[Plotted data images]

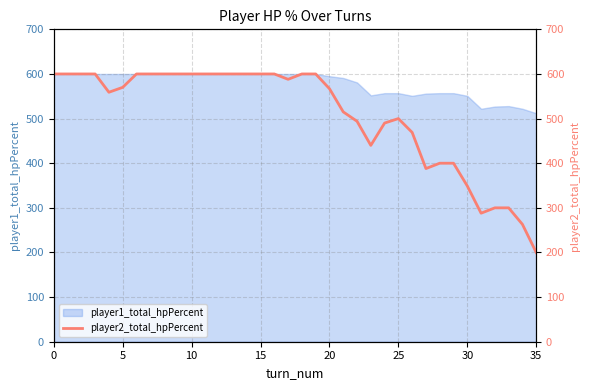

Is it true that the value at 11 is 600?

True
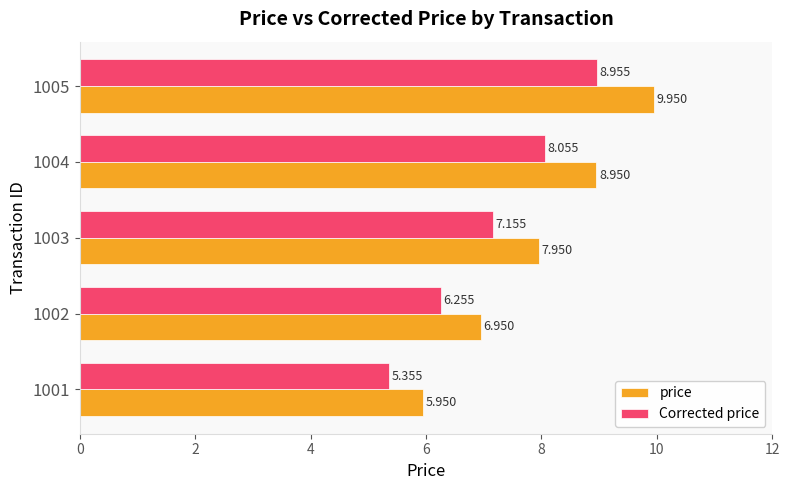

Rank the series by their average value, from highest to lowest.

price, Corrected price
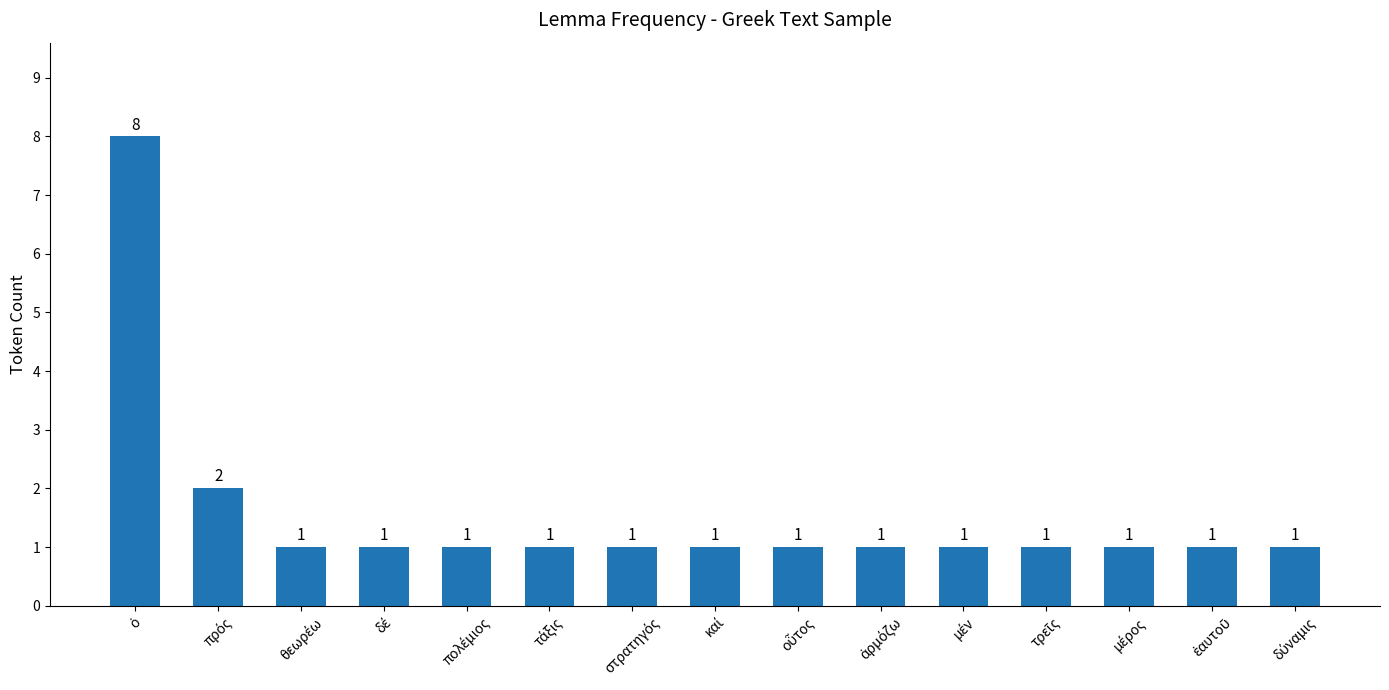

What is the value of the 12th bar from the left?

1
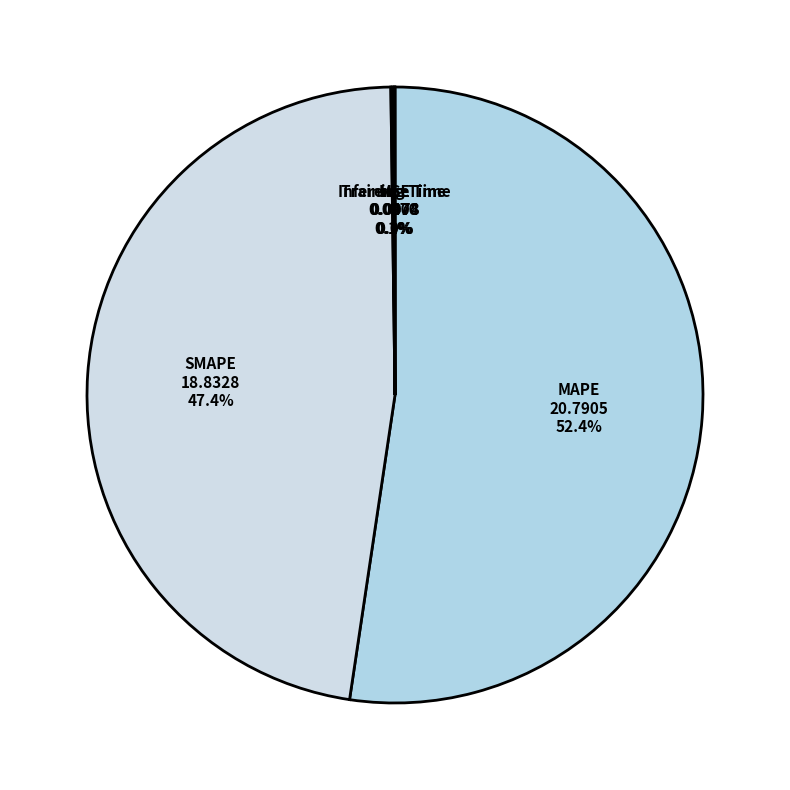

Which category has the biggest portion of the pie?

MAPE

# [Work instruction]
Copy all of the data above line for line without changing anything, and omit the pictures.

# [Solution to the problem]
Is it true that the value at 11 is 600?

True

Rank the series by their average value, from highest to lowest.

price, Corrected price

What is the value of the 12th bar from the left?

1

Which category has the biggest portion of the pie?

MAPE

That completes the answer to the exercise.